What is Phonetic Alphabet?
A number of phonetic alphabets exist. The NATO version is most common and can be considered to be the “international” phonetic alphabet.
|I||India||IN DEE AH|
|J||Juliett||JEW LEE ETT|
|N||November||NO VEM BER|
|R||Romeo||ROW ME OH|
|S||Sierra||SEE AIR RAH|
|U||Uniform||YOU NEE FORM|
What is Morse Code?
Morse code is a way to encode text through the generation of a carrier wave (CW). It is used to communicate over long distances or with low power (QRP).
You do not need to learn morse code to obtain a radio license or operate an amateur radio station anymore.
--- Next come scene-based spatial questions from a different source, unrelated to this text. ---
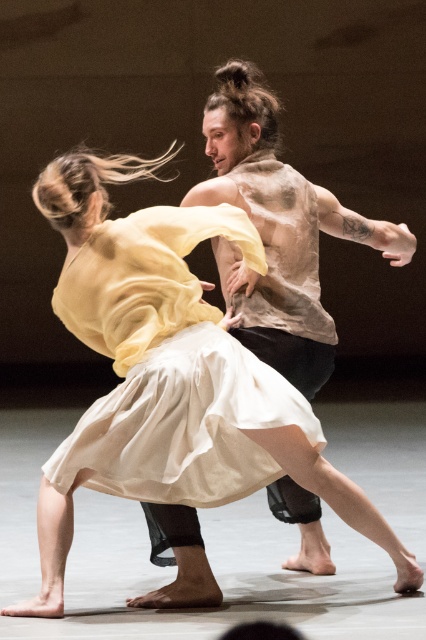
Question: Can you confirm if matte yellow fabric at center is positioned below translucent beige shirt at center?

Choices:
 (A) yes
 (B) no

Answer: (A)

Question: Which point is farther to the camera?

Choices:
 (A) translucent beige shirt at center
 (B) matte yellow fabric at center

Answer: (A)

Question: Can you confirm if matte yellow fabric at center is smaller than translucent beige shirt at center?

Choices:
 (A) yes
 (B) no

Answer: (B)

Question: Among these objects, which one is nearest to the camera?

Choices:
 (A) translucent beige shirt at center
 (B) matte yellow fabric at center

Answer: (B)

Question: Does matte yellow fabric at center appear under translucent beige shirt at center?

Choices:
 (A) yes
 (B) no

Answer: (A)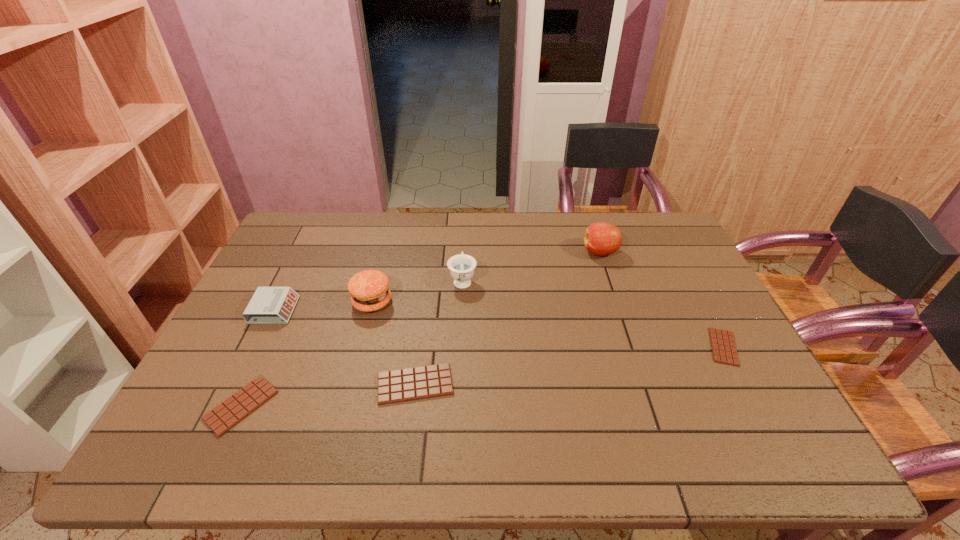
To ensure equal spacing by inserting another candy_bar among them, please point out a vacant spot for this new candy_bar. Please provide its 2D coordinates. Your answer should be formatted as a tuple, i.e. [(x, y)], where the tuple contains the x and y coordinates of a point satisfying the conditions above.

[(575, 365)]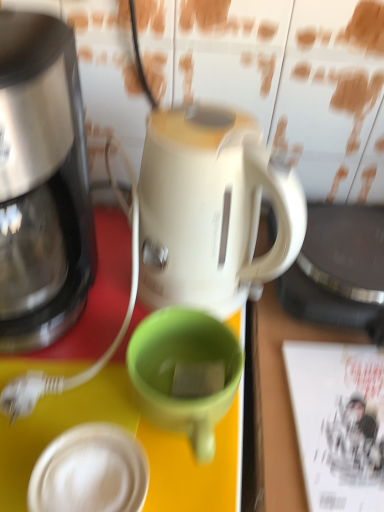
Question: Considering the positions of point (54, 455) and point (337, 416), is point (54, 455) closer or farther from the camera than point (337, 416)?

Choices:
 (A) farther
 (B) closer

Answer: (B)

Question: From the image's perspective, is white matte lid at lower left above or below white paper magazine at right?

Choices:
 (A) below
 (B) above

Answer: (A)

Question: Estimate the real-world distances between objects in this image. Which object is closer to the green matte mug at center?

Choices:
 (A) white matte lid at lower left
 (B) shiny metallic coffee maker at left
 (C) white paper magazine at right

Answer: (A)

Question: Estimate the real-world distances between objects in this image. Which object is farther from the white paper magazine at right?

Choices:
 (A) green matte mug at center
 (B) white matte lid at lower left
 (C) shiny metallic coffee maker at left

Answer: (C)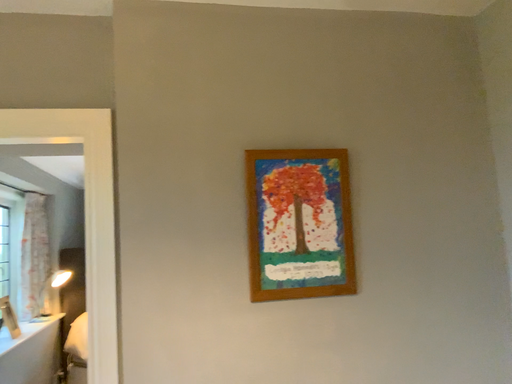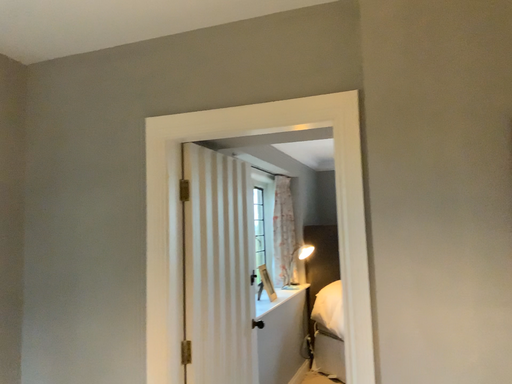
Question: Which way did the camera rotate in the video?

Choices:
 (A) rotated right
 (B) rotated left

Answer: (B)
The code is composed of 5 elements:
- short mark, dot or ‘dit’ (·) — one unit long
- longer mark, dash or ‘dah’ (–) — three units long
- intra-character gap (between the dots and dashes within a character) — one unit long
- short gap (between letters) — three units long
- medium gap (between words) — seven units long
If you want a morse code Decoder, click here.
What is Q-Code?
These codes were originally developed to shorten transmission times when using CW, but are frequently used in voice transmissions. (eg. I am going to go QRT, thanks for the QSO.)
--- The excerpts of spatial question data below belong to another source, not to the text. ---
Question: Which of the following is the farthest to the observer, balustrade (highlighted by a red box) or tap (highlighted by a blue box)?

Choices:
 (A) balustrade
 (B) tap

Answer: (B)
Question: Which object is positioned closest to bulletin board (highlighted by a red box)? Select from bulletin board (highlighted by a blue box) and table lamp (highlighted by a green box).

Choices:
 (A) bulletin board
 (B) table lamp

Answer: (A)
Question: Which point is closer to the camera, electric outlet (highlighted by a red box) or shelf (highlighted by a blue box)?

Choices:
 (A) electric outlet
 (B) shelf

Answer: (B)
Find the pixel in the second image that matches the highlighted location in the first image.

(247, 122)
The QRA…QUZ code range includes phrases applicable to all services and is allocated to the International Telecommunications Union. NATO’s ACP 131(E), COMMUNICATIONS INSTRUCTIONS – OPERATING SIGNALS, March 1997, chapter 2 contains a full list of ‘Q’ codes. Other ‘Q’ code ranges are allocated specifically to aviation or maritime services; many of those codes have fallen into disuse as voice displaces CW in commercial operation.
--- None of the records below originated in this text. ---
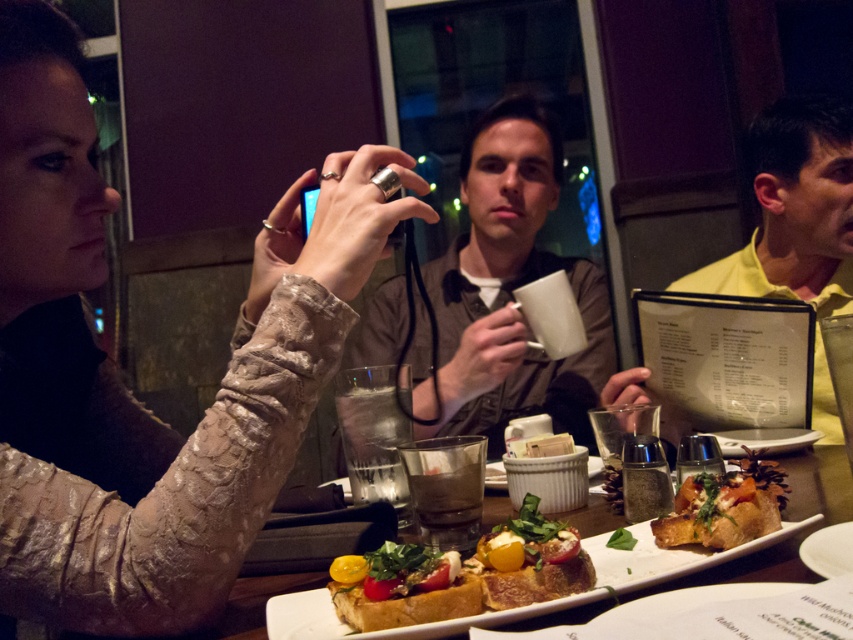
Question: Is golden crispy bread at center to the right of golden brown bread at center from the viewer's perspective?

Choices:
 (A) no
 (B) yes

Answer: (B)

Question: Which point is farther to the camera?

Choices:
 (A) (416, 493)
 (B) (589, 384)
 (C) (792, 248)
 (D) (349, 408)

Answer: (B)

Question: Is crusty bread with fresh toppings at center bigger than golden brown bread at center?

Choices:
 (A) no
 (B) yes

Answer: (A)

Question: Does matte gold ring at upper center appear over crusty bread with fresh toppings at center?

Choices:
 (A) yes
 (B) no

Answer: (A)

Question: Which object is positioned farthest from the golden brown bread at center?

Choices:
 (A) yellow fabric shirt at right
 (B) white ceramic plate at center

Answer: (A)

Question: Which point is closer to the camera?

Choices:
 (A) (767, 224)
 (B) (836, 452)
 (C) (32, 304)
 (D) (383, 394)

Answer: (C)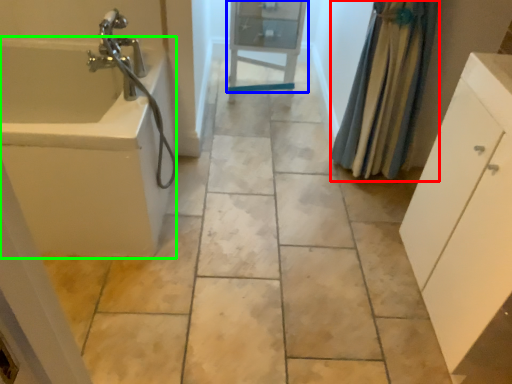
Question: Which is farther away from shower curtain (highlighted by a red box)? cabinetry (highlighted by a blue box) or bath (highlighted by a green box)?

Choices:
 (A) cabinetry
 (B) bath

Answer: (B)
The Q-code was originally instituted at the Radiotelegraph Convention held in London, 1912 and was intended for marine radiotelegraph use. The codes were based on an earlier list published by the British postmaster general’s office in 1908. More information about the history and usage of Q-codes can be found here.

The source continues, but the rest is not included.